Осенью 1942 г. в «Правде» печаталась пьеса Корнейчука «Фронт». Я ее прочитал. Приехал на кирпичный завод полковник Черных. Были Сваричевский, Сетенко и еще один майор. Стали обсуждать новую пьесу. Собравшимся она не нравилась надуманностью ситуации. Вставил слово и я, сказав, что даже мой старый знакомый Усанов не был таким дураком, как полковник Удивительный, да и почему во главе армии оказался никуда не годный командующий. Как это могло случиться? На эту сторону дела обсуждавшие пьесу внимания не обратили. Поэтому мои замечания остались без ответа. Черных покачал головой, восприняв мою речь с таким же удивлением, как Валаам разглагольствования своей ослицы. Когда же все ушли, Сваричевский мне сказал, чтобы я не болтал лишнего, особенно в присутствии лиц из особого отдела. Оказалось, что незнакомый майор – это офицер из контрразведки и фамилия его Знаменский. Я принял к сведению предупреждение подполковника. Впрочем, до конца войны у меня сохранялись отличные отношения с майором Знаменским и другими работниками особого отдела. Гораздо больше, чем пьеса Корнейчука, «Фронт», мне понравились «Русские люди» Симонова, особенно сцена, в которой Глоба с песней уходит умирать.
Все рассказанное вовсе не свидетельствует о развеселой жизни. Это эпизоды. Повседневность была трудной, ответственной, подчас опасной. И потому я писал в октябре 1942 г., сидя в пустой комнате расшатанного взрывами домишки у печи для обжигания кирпича:
Так вспоминалась Нина. Прошел только год с того дна, когда я простился с ней на площади Ногина. Но этот год равнялся нескольким жизням.
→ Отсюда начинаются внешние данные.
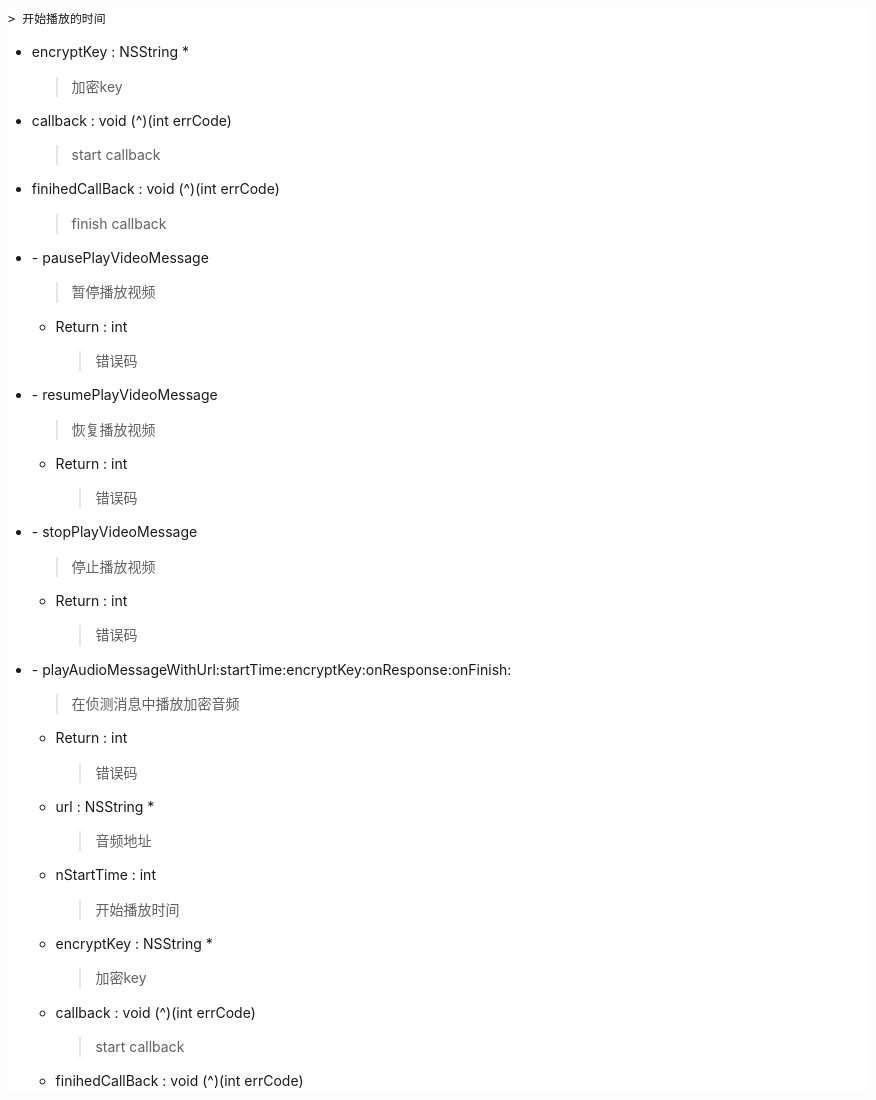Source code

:     > 开始播放的时间 

  - encryptKey : NSString \*

    > 加密key 

  - callback : void (^)(int errCode)

    > start callback 

  - finihedCallBack : void (^)(int errCode)

    > finish callback 


- \- pausePlayVideoMessage

  > 暂停播放视频

  - Return : int

    > 错误码


- \- resumePlayVideoMessage

  > 恢复播放视频

  - Return : int

    > 错误码


- \- stopPlayVideoMessage

  > 停止播放视频

  - Return : int

    > 错误码


- \- playAudioMessageWithUrl:startTime:encryptKey:onResponse:onFinish:

  > 在侦测消息中播放加密音频

  - Return : int

    > 错误码

  - url : NSString \*

    > 音频地址 

  - nStartTime : int

    > 开始播放时间 

  - encryptKey : NSString \*

    > 加密key 

  - callback : void (^)(int errCode)

    > start callback 

  - finihedCallBack : void (^)(int errCode)
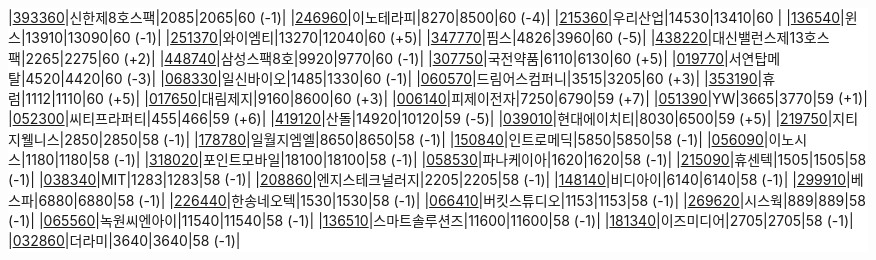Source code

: |[393360](https://finance.daum.net/quotes/A393360)|신한제8호스팩|2085|2065|60 (-1)|
|[246960](https://finance.daum.net/quotes/A246960)|이노테라피|8270|8500|60 (-4)|
|[215360](https://finance.daum.net/quotes/A215360)|우리산업|14530|13410|60 |
|[136540](https://finance.daum.net/quotes/A136540)|윈스|13910|13090|60 (-1)|
|[251370](https://finance.daum.net/quotes/A251370)|와이엠티|13270|12040|60 (+5)|
|[347770](https://finance.daum.net/quotes/A347770)|핌스|4826|3960|60 (-5)|
|[438220](https://finance.daum.net/quotes/A438220)|대신밸런스제13호스팩|2265|2275|60 (+2)|
|[448740](https://finance.daum.net/quotes/A448740)|삼성스팩8호|9920|9770|60 (-1)|
|[307750](https://finance.daum.net/quotes/A307750)|국전약품|6110|6130|60 (+5)|
|[019770](https://finance.daum.net/quotes/A019770)|서연탑메탈|4520|4420|60 (-3)|
|[068330](https://finance.daum.net/quotes/A068330)|일신바이오|1485|1330|60 (-1)|
|[060570](https://finance.daum.net/quotes/A060570)|드림어스컴퍼니|3515|3205|60 (+3)|
|[353190](https://finance.daum.net/quotes/A353190)|휴럼|1112|1110|60 (+5)|
|[017650](https://finance.daum.net/quotes/A017650)|대림제지|9160|8600|60 (+3)|
|[006140](https://finance.daum.net/quotes/A006140)|피제이전자|7250|6790|59 (+7)|
|[051390](https://finance.daum.net/quotes/A051390)|YW|3665|3770|59 (+1)|
|[052300](https://finance.daum.net/quotes/A052300)|씨티프라퍼티|455|466|59 (+6)|
|[419120](https://finance.daum.net/quotes/A419120)|산돌|14920|10120|59 (-5)|
|[039010](https://finance.daum.net/quotes/A039010)|현대에이치티|8030|6500|59 (+5)|
|[219750](https://finance.daum.net/quotes/A219750)|지티지웰니스|2850|2850|58 (-1)|
|[178780](https://finance.daum.net/quotes/A178780)|일월지엠엘|8650|8650|58 (-1)|
|[150840](https://finance.daum.net/quotes/A150840)|인트로메딕|5850|5850|58 (-1)|
|[056090](https://finance.daum.net/quotes/A056090)|이노시스|1180|1180|58 (-1)|
|[318020](https://finance.daum.net/quotes/A318020)|포인트모바일|18100|18100|58 (-1)|
|[058530](https://finance.daum.net/quotes/A058530)|파나케이아|1620|1620|58 (-1)|
|[215090](https://finance.daum.net/quotes/A215090)|휴센텍|1505|1505|58 (-1)|
|[038340](https://finance.daum.net/quotes/A038340)|MIT|1283|1283|58 (-1)|
|[208860](https://finance.daum.net/quotes/A208860)|엔지스테크널러지|2205|2205|58 (-1)|
|[148140](https://finance.daum.net/quotes/A148140)|비디아이|6140|6140|58 (-1)|
|[299910](https://finance.daum.net/quotes/A299910)|베스파|6880|6880|58 (-1)|
|[226440](https://finance.daum.net/quotes/A226440)|한송네오텍|1530|1530|58 (-1)|
|[066410](https://finance.daum.net/quotes/A066410)|버킷스튜디오|1153|1153|58 (-1)|
|[269620](https://finance.daum.net/quotes/A269620)|시스웍|889|889|58 (-1)|
|[065560](https://finance.daum.net/quotes/A065560)|녹원씨엔아이|11540|11540|58 (-1)|
|[136510](https://finance.daum.net/quotes/A136510)|스마트솔루션즈|11600|11600|58 (-1)|
|[181340](https://finance.daum.net/quotes/A181340)|이즈미디어|2705|2705|58 (-1)|
|[032860](https://finance.daum.net/quotes/A032860)|더라미|3640|3640|58 (-1)|
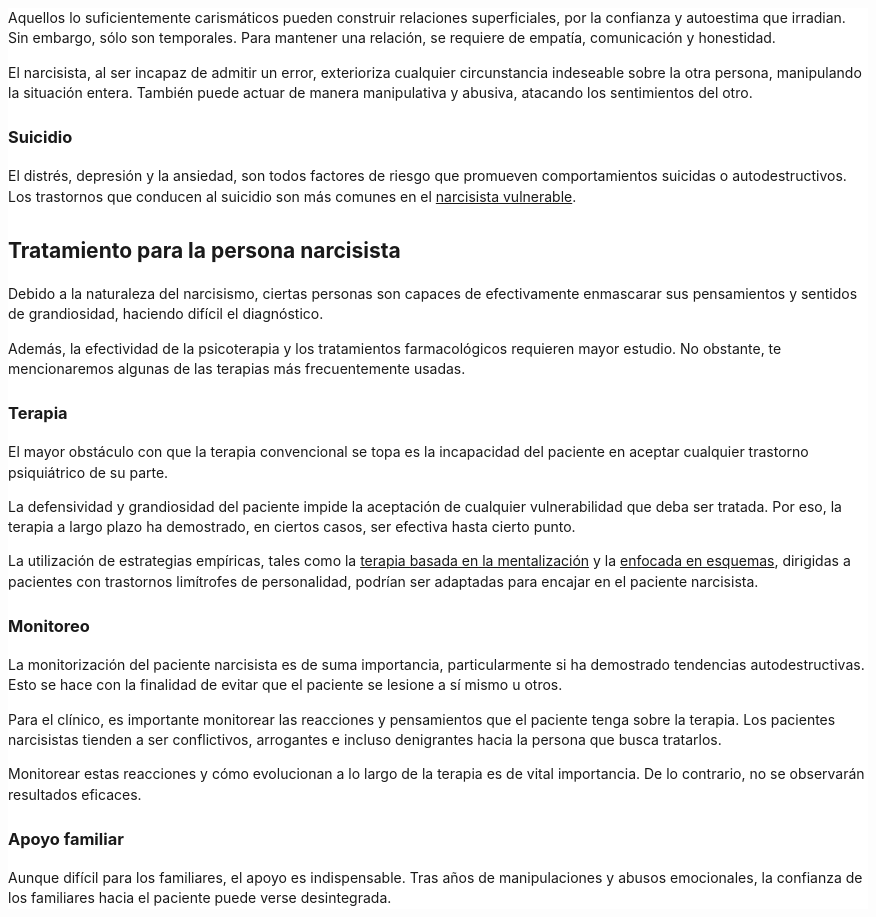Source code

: Aquellos lo suficientemente carismáticos pueden construir relaciones superficiales, por la confianza y autoestima que irradian. Sin embargo, sólo son temporales. Para mantener una relación, se requiere de empatía, comunicación y honestidad.

El narcisista, al ser incapaz de admitir un error, exterioriza cualquier circunstancia indeseable sobre la otra persona, manipulando la situación entera. También puede actuar de manera manipulativa y abusiva, atacando los sentimientos del otro.

### Suicidio

El distrés, depresión y la ansiedad, son todos factores de riesgo que promueven comportamientos suicidas o autodestructivos. Los trastornos que conducen al suicidio son más comunes en el [narcisista vulnerable](https://pubmed.ncbi.nlm.nih.gov/18399956/).

## Tratamiento para la persona narcisista

Debido a la naturaleza del narcisismo, ciertas personas son capaces de efectivamente enmascarar sus pensamientos y sentidos de grandiosidad, haciendo difícil el diagnóstico.

Además, la efectividad de la psicoterapia y los tratamientos farmacológicos requieren mayor estudio. No obstante, te mencionaremos algunas de las terapias más frecuentemente usadas.

### Terapia

El mayor obstáculo con que la terapia convencional se topa es la incapacidad del paciente en aceptar cualquier trastorno psiquiátrico de su parte.

La defensividad y grandiosidad del paciente impide la aceptación de cualquier vulnerabilidad que deba ser tratada. Por eso, la terapia a largo plazo ha demostrado, en ciertos casos, ser efectiva hasta cierto punto.

La utilización de estrategias empíricas, tales como la [terapia basada en la mentalización](http://scielo.isciii.es/scielo.php?script=sci_arttext&pid=S1578-908X2013000100003) y la [enfocada en esquemas](http://www.unife.edu.pe/publicaciones/revistas/psicologia/2009/edgarrodriguez.pdf), dirigidas a pacientes con trastornos limítrofes de personalidad, podrían ser adaptadas para encajar en el paciente narcisista.

### Monitoreo

La monitorización del paciente narcisista es de suma importancia, particularmente si ha demostrado tendencias autodestructivas. Esto se hace con la finalidad de evitar que el paciente se lesione a sí mismo u otros.

Para el clínico, es importante monitorear las reacciones y pensamientos que el paciente tenga sobre la terapia. Los pacientes narcisistas tienden a ser conflictivos, arrogantes e incluso denigrantes hacia la persona que busca tratarlos.

Monitorear estas reacciones y cómo evolucionan a lo largo de la terapia es de vital importancia. De lo contrario, no se observarán resultados eficaces.

### Apoyo familiar

Aunque difícil para los familiares, el apoyo es indispensable. Tras años de manipulaciones y abusos emocionales, la confianza de los familiares hacia el paciente puede verse desintegrada.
Во второй половине сентября 40 Армия частью сил повела наступление на Воронеж. Я был посвящен в его подготовку. Подполковник Сваричевский ничего от меня не скрывал. Я знал даже о дне начала наступления. Пожалуй, здесь нужно остановиться на одном психологическим моменте. Знать день наступления – значит владеть важнейшей военной тайной. Участвовать в работе разведотдела (а я в ней участвовал, собирая информацию, ведя карту), отвечать на некоторые вопросы командующего (я переводил ему некоторые письма убитых немцев, называл номера немецких частей по солдатским книжкам) – все это достаточно ответственные дела. Я мучился от желания поделиться своей осведомленностью, хотя бы с ближайшими друзьями – лейтенантом Белодедом или поварам Зюзей. Ведь они задавали мне многочисленные вопросы, жаждали новостей, а я мог бы удовлетворить их любопытство.
Меня распирало от обилия доверенных секретов. Но я выдержал испытание. Ни в тот раз, никогда позже я не проронил и слова, касавшегося моих дел, независимо от степени их важности. Позднее начальник отдела информации капитан Прочаев – очень штатский человек – сказал мне, склонив по привычке голову на правое плечо: «Леша, ты знаешь военные секреты. Никому о них не рассказывай. Для удовлетворения честолюбия достаточно того, что тебе их доверяют». Он был прав.
Итак, войска Армии ясным, прохладным сентябрьским утром перешли в наступление. Первые два дня оказались результативными. Удалось отвоевать часть воронежского пригорода и небольшой плацдарм на реке Воронеж – Чижовку. На этом наше продвижение остановилось: плохо было со снарядами, наступление осуществлялось без танков и самолетов. Но Чижовка нависла над боевыми порядками 323 дивизии немцев, она переходила в контратаки, засыпала Чижовку снарядами и бомбами. Чижовка превратилась в ад. Но наши войска врылись в землю и не отходили ни на шаг. По ночам немцы и мы убирали убитых. Огня не вели. Обе стороны, будто знали, что, если трупы не будут убраны, то нечем станет дышать, окажется невозможным набрать котелок воды из реки. И все-таки немцы не вернули Чижовку, а бои под Воронежем были прямой поддержкой сталинградцам.
К этому времени я научился допрашивать пленных. Помог полковник Черных. Из дивизии сообщили, что есть пленный. Мы приготовились. Я твердо решил отстранить от перевода любого дивизионного знатока, буде таковой появится. Пленный оказался щуплым белобрысым парнем лет 19. Он был очень напуган, отвечал на все вопросы. Солдат знает немного, а работнику разведки хочется знать больше. Очень важно выработать в себе меру требовательности, уметь отличать запирательство от неосведомленности, правду от лжи, ложь ради угодничества, и многое, многое другое. Постепенно я этому научился. Но сейчас я переводил то, что спрашивал Сетенко. Пленный и я понимали друг друга, я убедился, что говорю по-немецки, а сам разбираю диалект. Допрос прошел хорошо. Мое поражение при допросе у командарма забылось.